Hello all,
I am hoping for help running the oases_pipeline.py
. I am able to run the pipeline for a subset of my data and for 4 Kmer values using the following code:
python oases_pipeline.py -m 21 -M 27 -s 2 -o oases_test -d '-fastq -shortPaired -separate trimm_15_F_paired.fq trimm_15_R_paired.fq' -p '-ins_length 160'
This runs successfully and produces output for K 21 through 27. However, when I try to run the following code on my full dataset (538769828 sequences) and for a larger range of K, it fails.
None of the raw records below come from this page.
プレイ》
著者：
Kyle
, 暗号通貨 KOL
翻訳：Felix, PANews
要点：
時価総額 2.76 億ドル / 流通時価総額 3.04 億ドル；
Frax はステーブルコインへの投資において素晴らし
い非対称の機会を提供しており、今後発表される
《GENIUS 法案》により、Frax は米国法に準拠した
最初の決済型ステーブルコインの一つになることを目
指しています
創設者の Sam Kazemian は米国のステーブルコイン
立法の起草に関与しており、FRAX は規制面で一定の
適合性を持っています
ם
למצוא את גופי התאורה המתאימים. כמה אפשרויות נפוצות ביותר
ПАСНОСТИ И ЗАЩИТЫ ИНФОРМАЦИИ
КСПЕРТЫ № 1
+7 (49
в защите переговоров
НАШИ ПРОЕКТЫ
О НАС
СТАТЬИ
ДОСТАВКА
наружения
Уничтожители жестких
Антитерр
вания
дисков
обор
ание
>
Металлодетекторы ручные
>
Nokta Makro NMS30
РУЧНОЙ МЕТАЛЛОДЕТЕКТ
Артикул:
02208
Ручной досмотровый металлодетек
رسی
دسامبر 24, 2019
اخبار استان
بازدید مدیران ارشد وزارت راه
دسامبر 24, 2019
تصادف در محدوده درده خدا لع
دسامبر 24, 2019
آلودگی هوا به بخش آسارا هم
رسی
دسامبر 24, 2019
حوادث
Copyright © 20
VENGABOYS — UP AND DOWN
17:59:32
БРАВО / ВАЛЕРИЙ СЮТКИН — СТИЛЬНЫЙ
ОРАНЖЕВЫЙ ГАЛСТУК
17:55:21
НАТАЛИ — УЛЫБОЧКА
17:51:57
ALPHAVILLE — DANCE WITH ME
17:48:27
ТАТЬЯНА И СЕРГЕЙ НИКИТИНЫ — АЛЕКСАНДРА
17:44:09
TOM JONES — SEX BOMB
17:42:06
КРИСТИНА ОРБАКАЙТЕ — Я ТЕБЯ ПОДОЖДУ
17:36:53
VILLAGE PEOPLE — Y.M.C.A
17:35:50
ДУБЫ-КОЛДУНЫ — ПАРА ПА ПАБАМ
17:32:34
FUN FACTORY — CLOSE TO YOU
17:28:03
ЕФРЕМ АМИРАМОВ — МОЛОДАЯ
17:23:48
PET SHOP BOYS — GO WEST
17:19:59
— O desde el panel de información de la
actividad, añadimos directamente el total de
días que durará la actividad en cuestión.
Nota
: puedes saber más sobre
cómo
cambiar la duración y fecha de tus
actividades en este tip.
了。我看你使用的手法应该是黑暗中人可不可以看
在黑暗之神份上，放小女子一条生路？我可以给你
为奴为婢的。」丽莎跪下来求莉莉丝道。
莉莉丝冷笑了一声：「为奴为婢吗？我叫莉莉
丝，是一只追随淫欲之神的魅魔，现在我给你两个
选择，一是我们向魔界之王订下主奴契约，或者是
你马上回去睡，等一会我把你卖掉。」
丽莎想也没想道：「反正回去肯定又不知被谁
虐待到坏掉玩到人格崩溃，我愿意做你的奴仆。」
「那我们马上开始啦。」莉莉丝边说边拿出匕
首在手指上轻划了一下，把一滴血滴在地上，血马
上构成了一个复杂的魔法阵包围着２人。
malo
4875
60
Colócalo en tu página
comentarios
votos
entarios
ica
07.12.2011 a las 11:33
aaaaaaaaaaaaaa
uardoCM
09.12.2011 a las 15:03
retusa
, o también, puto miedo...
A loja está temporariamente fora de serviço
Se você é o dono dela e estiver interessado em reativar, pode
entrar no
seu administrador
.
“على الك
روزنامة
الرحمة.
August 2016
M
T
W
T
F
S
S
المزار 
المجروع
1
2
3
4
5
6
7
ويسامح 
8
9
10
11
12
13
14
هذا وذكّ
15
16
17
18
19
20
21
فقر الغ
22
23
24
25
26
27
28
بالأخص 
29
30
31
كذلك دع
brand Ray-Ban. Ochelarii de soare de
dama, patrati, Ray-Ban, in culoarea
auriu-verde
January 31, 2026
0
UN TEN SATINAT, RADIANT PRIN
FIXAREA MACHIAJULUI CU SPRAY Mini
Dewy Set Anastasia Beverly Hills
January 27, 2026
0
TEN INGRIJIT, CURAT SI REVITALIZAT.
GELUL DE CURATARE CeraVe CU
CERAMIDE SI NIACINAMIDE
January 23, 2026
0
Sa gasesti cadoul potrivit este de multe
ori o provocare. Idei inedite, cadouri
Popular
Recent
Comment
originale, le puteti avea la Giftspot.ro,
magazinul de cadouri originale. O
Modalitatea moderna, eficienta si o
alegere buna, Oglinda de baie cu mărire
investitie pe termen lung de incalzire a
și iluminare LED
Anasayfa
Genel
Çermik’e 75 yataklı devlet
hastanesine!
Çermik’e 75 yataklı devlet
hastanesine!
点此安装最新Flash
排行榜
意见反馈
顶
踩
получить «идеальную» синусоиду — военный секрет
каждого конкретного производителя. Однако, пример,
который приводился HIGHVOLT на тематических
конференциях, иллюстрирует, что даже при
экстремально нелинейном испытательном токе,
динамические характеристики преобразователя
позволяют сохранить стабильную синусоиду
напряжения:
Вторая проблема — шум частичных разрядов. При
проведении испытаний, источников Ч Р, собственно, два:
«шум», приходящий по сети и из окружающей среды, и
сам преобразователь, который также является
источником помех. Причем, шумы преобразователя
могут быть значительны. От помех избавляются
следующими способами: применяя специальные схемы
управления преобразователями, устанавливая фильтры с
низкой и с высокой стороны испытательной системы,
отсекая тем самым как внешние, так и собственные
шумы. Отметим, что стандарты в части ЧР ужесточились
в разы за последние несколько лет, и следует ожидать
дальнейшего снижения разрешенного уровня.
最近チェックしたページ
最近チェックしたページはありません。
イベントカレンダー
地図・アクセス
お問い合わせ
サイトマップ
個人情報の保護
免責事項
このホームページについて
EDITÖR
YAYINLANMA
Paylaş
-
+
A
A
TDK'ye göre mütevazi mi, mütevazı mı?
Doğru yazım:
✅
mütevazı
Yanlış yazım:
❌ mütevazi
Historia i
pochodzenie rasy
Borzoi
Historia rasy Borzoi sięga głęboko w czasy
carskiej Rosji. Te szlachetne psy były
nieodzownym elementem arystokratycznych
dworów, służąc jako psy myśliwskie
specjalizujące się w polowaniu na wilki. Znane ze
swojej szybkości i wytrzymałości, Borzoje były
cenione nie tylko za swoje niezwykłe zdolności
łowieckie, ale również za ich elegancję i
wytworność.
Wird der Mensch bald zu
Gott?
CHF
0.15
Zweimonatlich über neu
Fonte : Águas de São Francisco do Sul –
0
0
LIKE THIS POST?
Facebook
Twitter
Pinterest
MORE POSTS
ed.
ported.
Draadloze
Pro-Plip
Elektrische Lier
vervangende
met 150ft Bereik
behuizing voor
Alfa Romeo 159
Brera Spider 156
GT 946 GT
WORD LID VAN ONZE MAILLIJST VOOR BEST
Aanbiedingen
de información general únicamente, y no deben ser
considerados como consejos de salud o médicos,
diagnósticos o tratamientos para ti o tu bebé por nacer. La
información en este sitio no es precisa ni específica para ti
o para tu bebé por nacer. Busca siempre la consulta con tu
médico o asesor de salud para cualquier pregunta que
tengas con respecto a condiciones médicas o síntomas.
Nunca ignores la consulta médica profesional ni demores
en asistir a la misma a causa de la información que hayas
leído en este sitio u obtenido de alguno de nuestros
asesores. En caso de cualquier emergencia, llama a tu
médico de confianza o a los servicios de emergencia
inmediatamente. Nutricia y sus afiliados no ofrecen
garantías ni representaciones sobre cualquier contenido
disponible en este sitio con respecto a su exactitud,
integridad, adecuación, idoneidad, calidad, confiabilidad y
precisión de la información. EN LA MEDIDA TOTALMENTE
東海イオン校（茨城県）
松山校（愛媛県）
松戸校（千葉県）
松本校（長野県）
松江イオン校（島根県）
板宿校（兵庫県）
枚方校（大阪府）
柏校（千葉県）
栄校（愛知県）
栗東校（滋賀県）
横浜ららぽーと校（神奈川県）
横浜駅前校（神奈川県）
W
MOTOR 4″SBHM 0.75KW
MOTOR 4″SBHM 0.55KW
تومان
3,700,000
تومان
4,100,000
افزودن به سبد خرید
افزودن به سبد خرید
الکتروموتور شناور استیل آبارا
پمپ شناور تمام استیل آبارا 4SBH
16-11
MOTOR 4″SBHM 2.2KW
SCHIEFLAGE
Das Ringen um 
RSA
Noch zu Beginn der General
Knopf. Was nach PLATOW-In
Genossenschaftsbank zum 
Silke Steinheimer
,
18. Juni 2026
This is my input code:
python oases_pipeline.py -m 21 -M 51 -s 2 -o oases_ALL -d '-fastq -shortPaired -separate ALL_F_paired.fq ALL_R_paired.fq' -p '-ins_length 160'
This command runs successfully for K=21, but then crashes on K=23 with this output:
[5141.379366] Inputting sequence 66000000 / 538769828
[5163.243577] Inputting sequence 67000000 / 538769828
[5170.824776] === Sequences loaded in 997.337692 s
[5171.829179] Done inputting sequences
[5171.829187] Destroying splay table
[5173.870477] Splay table destroyed
[5175.177294] Command failed!
[5175.177304] rm -f oases_ALL_23/Sequences
Hash failed
I am at a loss for why it will run for a subset of data and for the first K, but crash on the second.
Many thanks in advance for any input!